À la première heure du lendemain matin Oulim s’aperçut que sa femme avait disparu. Surpris il allait partir à sa recherche quand tout à coup il vit sur la table une lettre à son adresse, laissée par son adorable compagne.

— « Excusez-moi, ô excusez-moi ! y lut-il. Je suis le poisson gardien du lac. Charmée par vos accords captivants j’avais fait depuis longtemps un vœu de venir vous voir sur la terre. Le Tout Puissant Dieu a daigné m’en accorder la permission seulement pendant dix-huit pleines lunes. Or j’ai dépassé ce délai sans retourner au lac. C’est pour me punir que le Maître de l’Univers envoie sur la terre cette terrible calamité. Pour l’amour de la population innocente, pour sauver votre vie et la mienne, je retourne inconsolable ce soir dans le lac. Quand la lune sera pleine dans un ciel azuré et quand le zéphyr folâtre caressera la surface dormante du lac, venez avec votre flûte au bord de l’eau et faites-moi entendre vos accords sublimes. Le matin, quand les rosées brilleront encore au premier rayon du soleil laissez refléter votre doux visage sur les ondes reposantes du lac. C’est le seul vœu que je forme de tout mon cœur. »

À peine a-t-il lu cette surprenante et incroyable missive qu’Oulim sanglota désespérément. L’écho de ce sanglot descendit sur tout le pays amenant partout avec lui la pluie bienfaisante.

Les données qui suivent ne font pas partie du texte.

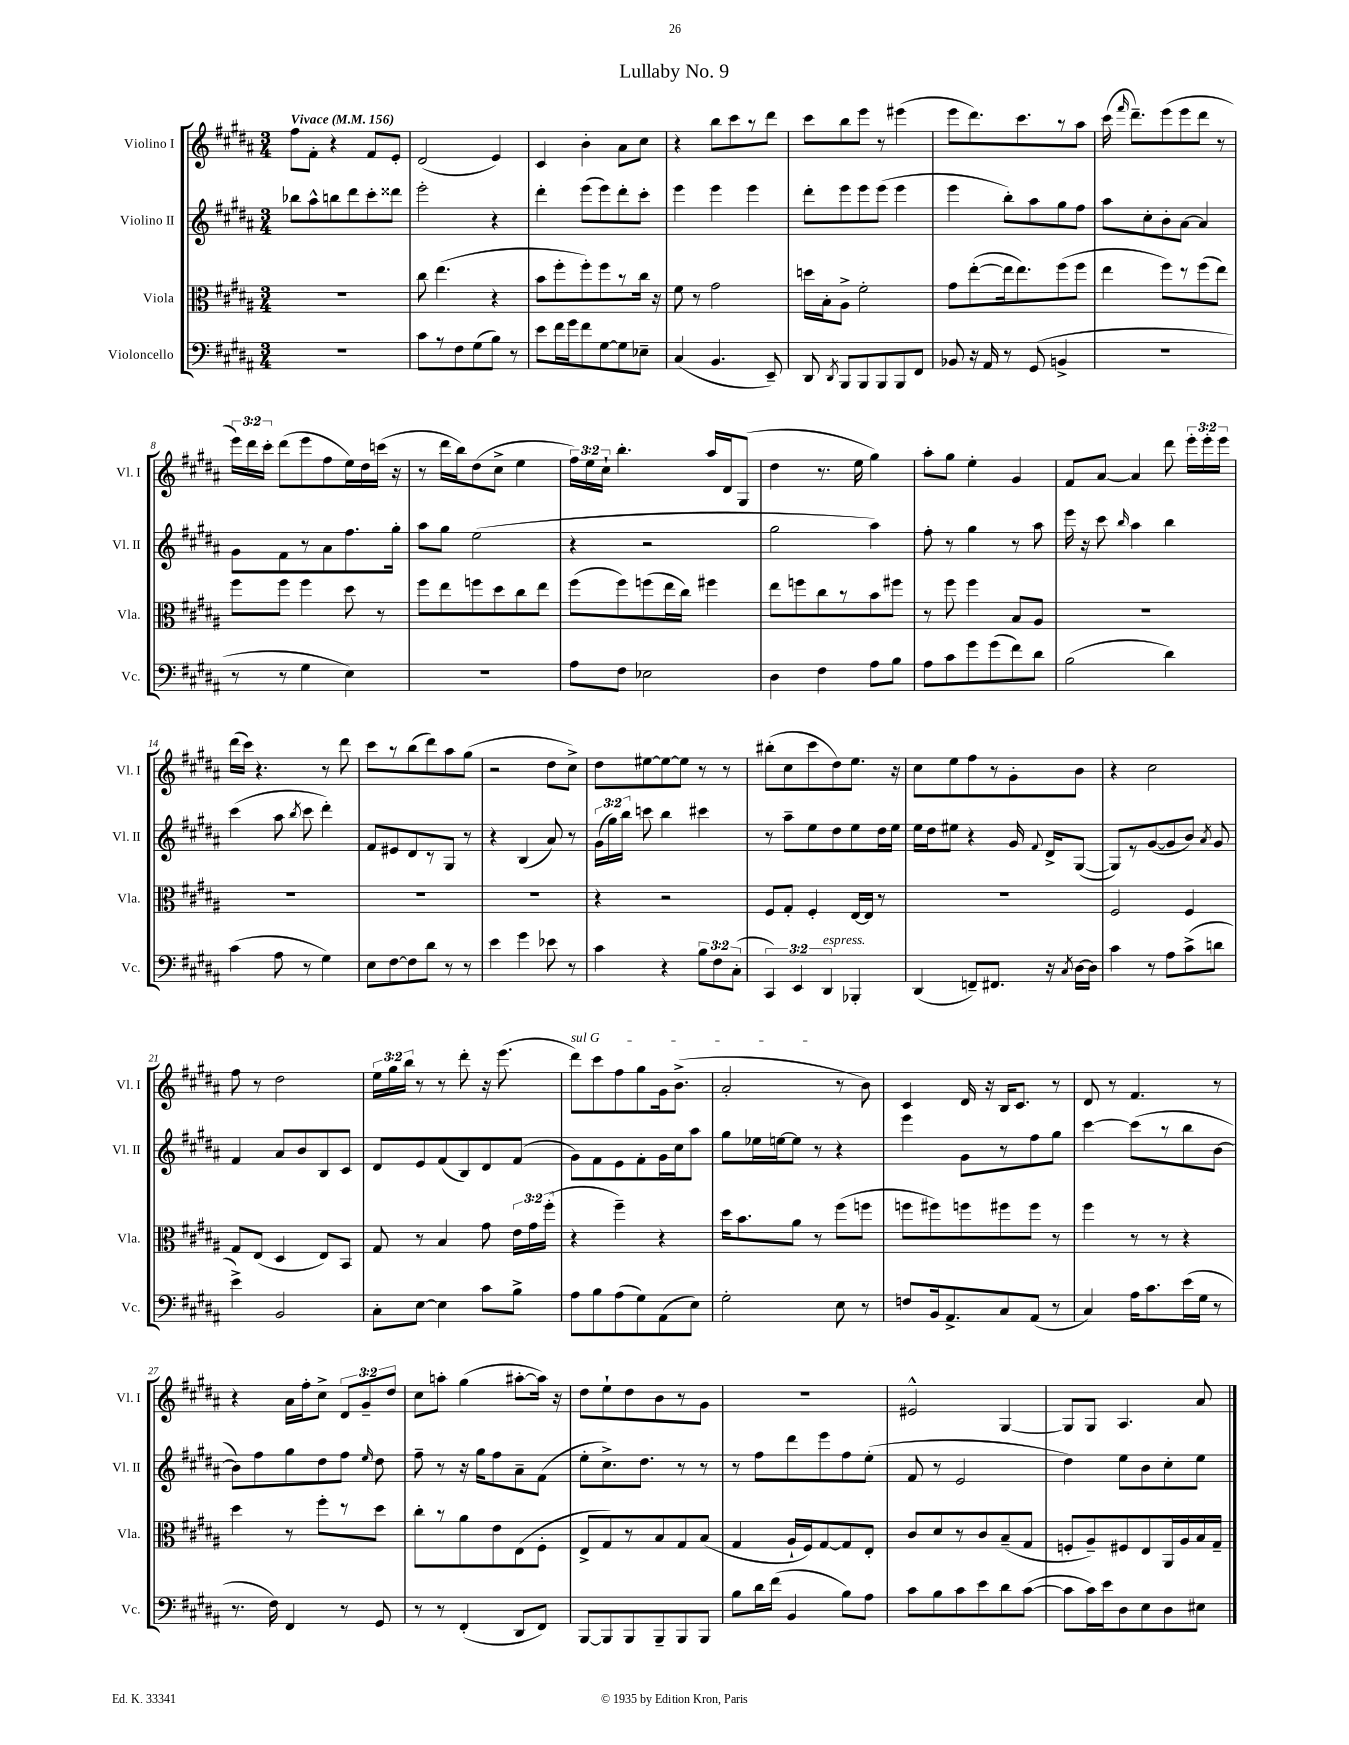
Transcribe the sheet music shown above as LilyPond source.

\header { title = "Lullaby No. 9" }
<<
\new StaffGroup <<
\new Staff = "s0" \with { instrumentName = "Violino I" shortInstrumentName = "Vl. I" } {
    \clef treble \key b \major \numericTimeSignature \time 3/4 \override Staff.TupletNumber.text = #tuplet-number::calc-fraction-text \tempo "Vivace" 4 = 156
    \autoBeamOff fis''8[ fis'8]-. r4 fis'8[ e'8]-. |
    dis'2( e'4) |
    cis'4 b'4-. ais'8[ cis''8] |
    r4 b''8[ cis'''8 r8 dis'''8] |
    cis'''8[ b''8 e'''8] r8 eis'''4( |
    e'''8[ dis'''8.) cis'''8. r8 ais''8] |
    cis'''16( \grace { fis'''16 } dis'''8.[--) e'''8( e'''8 dis'''8] r8 |
    \tuplet 3/2 { e'''16[) dis'''16 cis'''16]-. } dis'''8[( e'''8 fis''8 e''16) dis''16 c'''16]( r16 |
    r8 dis'''16[ b''16) dis''8( cis''8]-> e''4 |
    \tuplet 3/2 { fis''16[) e''16 cis''16]-! } b''4.-. ais''16[ dis'16 gis8]( |
    dis''4 r8. e''16 gis''4) |
    ais''8[-. gis''8] e''4-. gis'4 |
    fis'8[ ais'8]~ ais'4 dis'''8 \tuplet 3/2 { e'''16[-. e'''16-. e'''16] } |
    dis'''16[( cis'''16]) r4. r8 dis'''8 |
    cis'''8[ r8 b''8( dis'''8) ais''8 gis''8]( |
    r2 dis''8[ cis''8]->) |
    dis''8[ eis''8~ eis''8~ eis''8] r8 r8 |
    bis''8[-.( cis''8 cis'''8 dis''8) e''8.] r16 |
    cis''8[ e''8 fis''8 r8 gis'8-. b'8] |
    r4 cis''2 |
    fis''8 r8 dis''2 |
    \tuplet 3/2 { e''16[ gis''16 b''16] } r8 r8 dis'''8-. r16 e'''8.( |
    \once \override TextSpanner.bound-details.left.text = \markup { \italic "sul G" } dis'''8[\startTextSpan) cis'''8 fis''8 gis''8 gis'16 b'8.]->( |
    ais'2-.\stopTextSpan r8 b'8) |
    cis'4 dis'16 r16 b16[ cis'8.] r8 |
    dis'8 r8 fis'4. r8 |
    r4 ais'16[ fis''16-. cis''8]-> \tuplet 3/2 { dis'8[ gis'8-- dis''8] } |
    cis''8[ a''8]-. gis''4( ais''8[~-. ais''16]) r16 |
    dis''8[ e''8-! dis''8 b'8 r8 gis'8] |
    R2. |
    eis'2-^ gis4~ |
    gis8[ gis8] ais4. ais'8 \bar "|." |
}
\new Staff = "s1" \with { instrumentName = "Violino II" shortInstrumentName = "Vl. II" } {
    \clef treble \key b \major \numericTimeSignature \time 3/4 \override Staff.TupletNumber.text = #tuplet-number::calc-fraction-text
    \autoBeamOff bes''8[ ais''8-^ b''8 dis'''8 cis'''8-. disis'''8] |
    e'''2-. r4 |
    dis'''4-. e'''8[( e'''8) dis'''8-. cis'''8]-. |
    e'''4 e'''4 e'''4 |
    dis'''8[-. e'''8 e'''8 e'''8]( e'''4 |
    e'''4 b''8[-.) ais''8 gis''8 fis''8] |
    ais''8[ cis''8-. b'8-. ais'8]~ ais'4 |
    gis'8[ fis'8 r8 ais'8 fis''8. gis''16]-. |
    ais''8[ gis''8] e''2( |
    r4 r2 |
    gis''2 ais''4) |
    fis''8-. r8 gis''4 r8 ais''8 |
    e'''16 r16 cis'''8 \grace { b''16 } ais''4 b''4 |
    cis'''4( ais''8 \acciaccatura { b''8 } cis'''8 dis'''4-.) |
    fis'8[ eis'8 dis'8 r8 gis8] r8 |
    r4 b4( ais'8) r8 |
    \tuplet 3/2 { gis'16[( gis''16) b''16] } c'''8 b''4 cis'''4 |
    r8 ais''8[-- e''8 dis''8 e''8 dis''16 e''16] |
    e''16[ dis''16 eis''8] r4 gis'16 \appoggiatura { fis'8 } dis'16[-> gis8]~( |
    gis8[) r8 gis'8~( gis'8 b'8]) \acciaccatura { ais'8 } gis'8 |
    fis'4 ais'8[ b'8 b8 cis'8] |
    dis'8[ e'8 fis'8( b8) dis'8 fis'8]( |
    gis'8[) fis'8 e'8 fis'8-. gis'16 cis''16 ais''8] |
    gis''8[ ees''16 e''16~ e''8] r8 r4 |
    e'''4 gis'8[ r8 fis''8 gis''8] |
    cis'''4~ cis'''8[( r8 b''8 b'8]~ |
    b'8[) fis''8 gis''8 dis''8 fis''8] \grace { e''16 } dis''8 |
    fis''8-- r8 r16 gis''16[ fis''8 ais'8-- fis'8]( |
    e''8[-. cis''8.->) dis''8.] r8 r8 |
    r8 fis''8[ dis'''8 e'''8 fis''8 e''8]-.( |
    fis'8 r8 e'2 |
    dis''4) e''8[ b'8 cis''8-. e''8] \bar "|." |
}
\new Staff = "s2" \with { instrumentName = "Viola" shortInstrumentName = "Vla." } {
    \clef alto \key b \major \numericTimeSignature \time 3/4 \override Staff.TupletNumber.text = #tuplet-number::calc-fraction-text
    \autoBeamOff R2. |
    cis''8 e''4.( r4 |
    b'8[ fis''8-. fis''8-.) fis''8 r8 cis''16] r16 |
    fis'8 r8 gis'2 |
    d''16[ b16-. ais8]-> fis'2-. |
    gis'8[ e''8~-.( e''16 e''8.) fis''8( fis''8] |
    e''4 fis''8[) r8 fis''8( e''8]) |
    fis''8[ fis''8] fis''4 dis''8 r8 |
    fis''8[ e''8 f''8 dis''8 cis''8 e''8] |
    fis''8[( fis''8) f''8( e''16 cis''16]) fis''4 |
    e''8[ f''8 cis''8 r8 b'8 fis''8] |
    r8 fis''8 fis''4 b8[ ais8] |
    R2. |
    R2. |
    R2. |
    R2. |
    r4 r2 |
    fis8[ gis8]-. fis4-. e16[~ e16] r8 |
    R2. |
    fis2 fis4 |
    gis8[ e8]( dis4 e8[) b,8] |
    gis8 r8 b4 gis'8 \tuplet 3/2 { e'16[ gis'16 fis''16]-.( } |
    r4 fis''4--) r4 |
    dis''16[ b'8. ais'8] r8 fis''8[( f''8] |
    f''8[ fis''8) f''8 fis''8 fis''8] r8 |
    fis''4 r8 r8 r4 |
    dis''4 r8 fis''8[-. r8 dis''8] |
    cis''8[-. r8 ais'8 e'8 e8( fis8]-. |
    e8[-> gis8) r8 b8 gis8 b8]( |
    gis4 ais16[-! fis16) gis8~ gis8 e8]-. |
    cis'8[ dis'8 r8 cis'8 b8--( gis8] |
    f8[-. ais8--) fis8 e8 ais,16 ais16 b16 gis16]-- \bar "|." |
}
\new Staff = "s3" \with { instrumentName = "Violoncello" shortInstrumentName = "Vc." } {
    \clef bass \key b \major \numericTimeSignature \time 3/4 \override Staff.TupletNumber.text = #tuplet-number::calc-fraction-text
    \autoBeamOff R2. |
    cis'8[ r8 fis8 gis8( b8]) r8 |
    e'8[ fis'16 gis'16 fis'8 gis8~ gis8 ees8]-- |
    cis4( b,4. e,8--) |
    dis,8 \acciaccatura { dis,8 } b,,8[ b,,8 b,,8 b,,8 fis,8] |
    bes,8 r16 ais,16 r8 gis,8( b,4-> |
    R2. |
    r8 r8 gis4 e4) |
    R2. |
    ais8[ fis8] ees2 |
    dis4 fis4 ais8[ b8] |
    ais8[ cis'8 gis'8 gis'8( fis'8) dis'8] |
    b2( dis'4) |
    cis'4( ais8 r8 gis4) |
    e8[ fis8~ fis8 dis'8] r8 r8 |
    e'4 gis'4 ees'8 r8 |
    cis'4 r4 \tuplet 3/2 { b8[ fis8 cis8]-.( } |
    \tuplet 3/2 { cis,4) e,4 dis,4^\markup { \italic "espress." } } bes,,4-. |
    dis,4( f,8[--) fis,8.] r16 \acciaccatura { cis8 } dis16[~ dis16] |
    cis'4 r8 ais8[ cis'8->( d'8] |
    e'4->) b,2 |
    cis8[-. e8]~ e4 cis'8[ b8]-> |
    ais8[ b8 ais8( gis8) ais,8( e8]) |
    gis2-. e8 r8 |
    f8[ b,16 ais,8.-> cis8 ais,8]( r8 |
    cis4) ais16[ cis'8. e'16( gis16] r8 |
    r8. fis16) fis,4 r8 gis,8 |
    r8 r8 fis,4-.( dis,8[ fis,8]) |
    b,,8[~ b,,8 b,,8 b,,8-- b,,8 b,,8] |
    b8[ dis'16 fis'16]( b,4 b8[) ais8] |
    cis'8[ b8 cis'8 e'8 dis'8 cis'8]~( |
    cis'8[ cis'16) e'16 dis8 e8 dis8 eis8] \bar "|." |
}
>>
>>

Oulim inconsolable allait rôder désormais à toute heure autour du lac, espérant revoir sa tendre compagne.

Ce soir-là encore la lune était pleine. L’air était saturé d’un parfum suave, une brise caressante taquinait les roseaux du lac. Oulim était particulièrement mélancolique. Le cœur gros de tristesse, il se promenait au bord de l’eau. Il voulait jouer de la flûte, mais c’est son sanglot qui la joua. Les accords étaient si divins qu’Oulim lui-même en fut énivré. C’est à ce moment précis qu’il entendit du milieu du lac la voix de sa belle femme qui l’appelait.

Cette nuit-là au bord de ce lac un drame d’amour immensément triste se déroula…

Le lendemain matin, les bergers matinaux trouvèrent au bord de l’eau la flûte et les sandales d’Oulim. Les habitants des villages voisins vinrent en masse à cette triste nouvelle et fouillèrent en vain le lac pour retrouver le divin Oulim.

Depuis ce jour, quand la lune est pleine, on entend à ce lac des accords mélodieux de flûte et quand la sécheresse sévit, on n’a qu’à prier le Dieu miséricordieux au bord de ce lac pour obtenir la pluie. Enfin personne ne pêche dans les eaux de ce lac sans injurier la mémoire du Grand Oulim.